=== Section Start ===
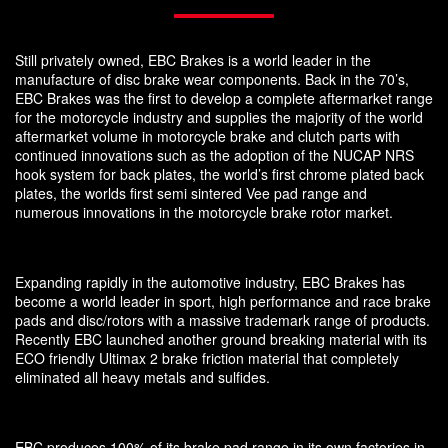
Still privately owned, EBC Brakes is a world leader in the
manufacture of disc brake wear components. Back in the 70’s,
EBC Brakes was the first to develop a complete aftermarket range
for the motorcycle industry and supplies the majority of the world
aftermarket volume in motorcycle brake and clutch parts with
continued innovations such as the adoption of the NUCAP NRS
hook system for back plates, the world’s first chrome plated back
plates, the worlds first semi sintered Vee pad range and
numerous innovations in the motorcycle brake rotor market.
Expanding rapidly in the automotive industry, EBC Brakes has
become a world leader in sport, high performance and race brake
pads and disc/rotors with a massive trademark range of products.
Recently EBC launched another ground breaking material with its
ECO friendly Ultimax 2 brake friction material that completely
eliminated all heavy metals and sulfides.
EBC produces 100% of its brake pad range in its own factories in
=== Section End ===
### TASK STATEMENT:
Omit the pictures. Repeat the rest of the data exactly.

### TASK OUTPUT:
Still privately owned, EBC Brakes is a world leader in the
manufacture of disc brake wear components. Back in the 70’s,
EBC Brakes was the first to develop a complete aftermarket range
for the motorcycle industry and supplies the majority of the world
aftermarket volume in motorcycle brake and clutch parts with
continued innovations such as the adoption of the NUCAP NRS
hook system for back plates, the world’s first chrome plated back
plates, the worlds first semi sintered Vee pad range and
numerous innovations in the motorcycle brake rotor market.
Expanding rapidly in the automotive industry, EBC Brakes has
become a world leader in sport, high performance and race brake
pads and disc/rotors with a massive trademark range of products.
Recently EBC launched another ground breaking material with its
ECO friendly Ultimax 2 brake friction material that completely
eliminated all heavy metals and sulfides.
EBC produces 100% of its brake pad range in its own factories in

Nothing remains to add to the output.